Hard contraindications#

  • SSRIs, SNRIs, MAOIs, tramadol, MDMA, high-dose 5-HTP — do not combine. The serotoninergic activity-enhancer mechanism stacked with blocked reuptake or blocked breakdown is exactly the wrong combination and the documented route to serotonin syndrome.
  • Selegiline at MAO-B-inhibiting doses (≥10 mg) — redundant pharmacology and an unnecessary serotonergic load. Sub-MAO-B doses of selegiline (1–5 mg) are tolerated by the community but offer no clear added benefit on top of BPAP.
  • Uncontrolled hypertension — any monoaminergic compound is unsuitable until BP is controlled.
  • Pregnancy and lactation — no safety data exist. Avoid.
  • Concurrent stimulant abuse / sympathomimetic overload — stacking BPAP on top of high-dose amphetamine or cocaine use is unstudied and mechanistically additive on catecholaminergic tone.

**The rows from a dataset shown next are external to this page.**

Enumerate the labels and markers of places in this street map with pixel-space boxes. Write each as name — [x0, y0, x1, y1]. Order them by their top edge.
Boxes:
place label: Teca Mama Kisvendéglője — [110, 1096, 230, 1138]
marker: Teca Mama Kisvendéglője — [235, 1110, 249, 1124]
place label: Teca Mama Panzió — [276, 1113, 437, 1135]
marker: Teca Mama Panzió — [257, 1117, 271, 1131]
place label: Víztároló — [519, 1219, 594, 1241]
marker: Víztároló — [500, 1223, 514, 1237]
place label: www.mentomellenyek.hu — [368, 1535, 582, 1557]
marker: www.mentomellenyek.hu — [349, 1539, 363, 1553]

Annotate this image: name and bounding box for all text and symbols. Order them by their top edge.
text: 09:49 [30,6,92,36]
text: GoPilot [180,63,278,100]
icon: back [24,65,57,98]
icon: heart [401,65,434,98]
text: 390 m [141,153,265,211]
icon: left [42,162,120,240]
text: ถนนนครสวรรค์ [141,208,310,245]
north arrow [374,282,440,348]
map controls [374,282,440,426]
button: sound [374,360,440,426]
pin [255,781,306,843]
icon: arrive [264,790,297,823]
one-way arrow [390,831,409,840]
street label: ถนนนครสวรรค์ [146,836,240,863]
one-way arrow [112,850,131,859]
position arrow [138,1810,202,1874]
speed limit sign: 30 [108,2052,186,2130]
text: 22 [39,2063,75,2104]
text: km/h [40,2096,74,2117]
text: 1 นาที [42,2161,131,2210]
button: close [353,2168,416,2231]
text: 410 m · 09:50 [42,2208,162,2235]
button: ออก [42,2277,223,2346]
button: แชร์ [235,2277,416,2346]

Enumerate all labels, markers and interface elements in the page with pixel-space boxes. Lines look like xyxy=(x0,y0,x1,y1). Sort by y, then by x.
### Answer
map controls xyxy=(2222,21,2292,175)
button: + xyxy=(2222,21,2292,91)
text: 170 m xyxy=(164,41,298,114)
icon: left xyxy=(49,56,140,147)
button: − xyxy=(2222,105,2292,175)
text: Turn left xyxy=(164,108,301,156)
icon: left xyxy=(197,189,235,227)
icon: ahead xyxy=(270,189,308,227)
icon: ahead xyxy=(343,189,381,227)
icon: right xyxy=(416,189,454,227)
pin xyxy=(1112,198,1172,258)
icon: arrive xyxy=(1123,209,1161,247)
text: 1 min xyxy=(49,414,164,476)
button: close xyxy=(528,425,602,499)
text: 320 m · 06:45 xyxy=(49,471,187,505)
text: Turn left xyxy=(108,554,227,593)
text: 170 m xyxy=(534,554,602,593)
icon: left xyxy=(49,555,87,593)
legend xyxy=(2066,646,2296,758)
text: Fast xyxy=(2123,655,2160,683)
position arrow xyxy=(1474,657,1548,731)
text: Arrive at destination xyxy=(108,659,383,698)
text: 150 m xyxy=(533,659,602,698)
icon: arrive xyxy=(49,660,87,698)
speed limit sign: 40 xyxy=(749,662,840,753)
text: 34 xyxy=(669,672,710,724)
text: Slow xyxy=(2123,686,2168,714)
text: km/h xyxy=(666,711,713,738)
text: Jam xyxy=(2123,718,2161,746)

Gender, endocrine, and PCT considerations#

BPAP is non-hormonal. It does not interact with the HPG axis, does not aromatize, does not bind AR/ER, and does not require PCT or ancillaries. The sub-milligram dosing window applies identically regardless of sex — there is no virilization concern and no menstrual-cycle interaction reported in the preclinical record. Pregnancy and lactation remain a hard avoid on the basis of absent safety data, not a known signal. For users running BPAP alongside an AAS cycle, the compound stacks cleanly on the endocrine side; the only interaction worth tracking is blood pressure, since both an AAS load and the upper end of the BPAP range push BP in the same direction.

FAQ — BPAP

Research & citations

5 studies cited on this page.

Conclusion

BPAP stands out as a precise, research-grade monoaminergic enhancer — genuinely distinctive among nootropics for its bell-shaped response and selective mechanism.

Key takeaways:

  • Standard protocol: 0.1–0.5 mg (100–500 µg) sublingually, once daily in the morning
  • Volumetric dosing (e.g. 1 mg/mL in PG or ethanol) is strongly preferred for accuracy at sub-milligram amounts
  • AM-only administration is typical; late-day dosing risks insomnia
  • Cycle duration: 4–12 weeks; 5 days on / 2 off or continuous — no PCT required
  • Stacks cleanly with racetams, PPAP, choline sources, or mild psychostimulants; strong serotonergic agents (SSRIs, MAOIs, tramadol) are contraindicated
  • Delivers a sharp focus and drive boost at proper dosing, without the comedown or abuse profile of classical releasers

For cognitive research targeting dopaminergic and serotonergic tone, BPAP is a high-signal addition — provided the dosing stays within the documented enhancer peaks.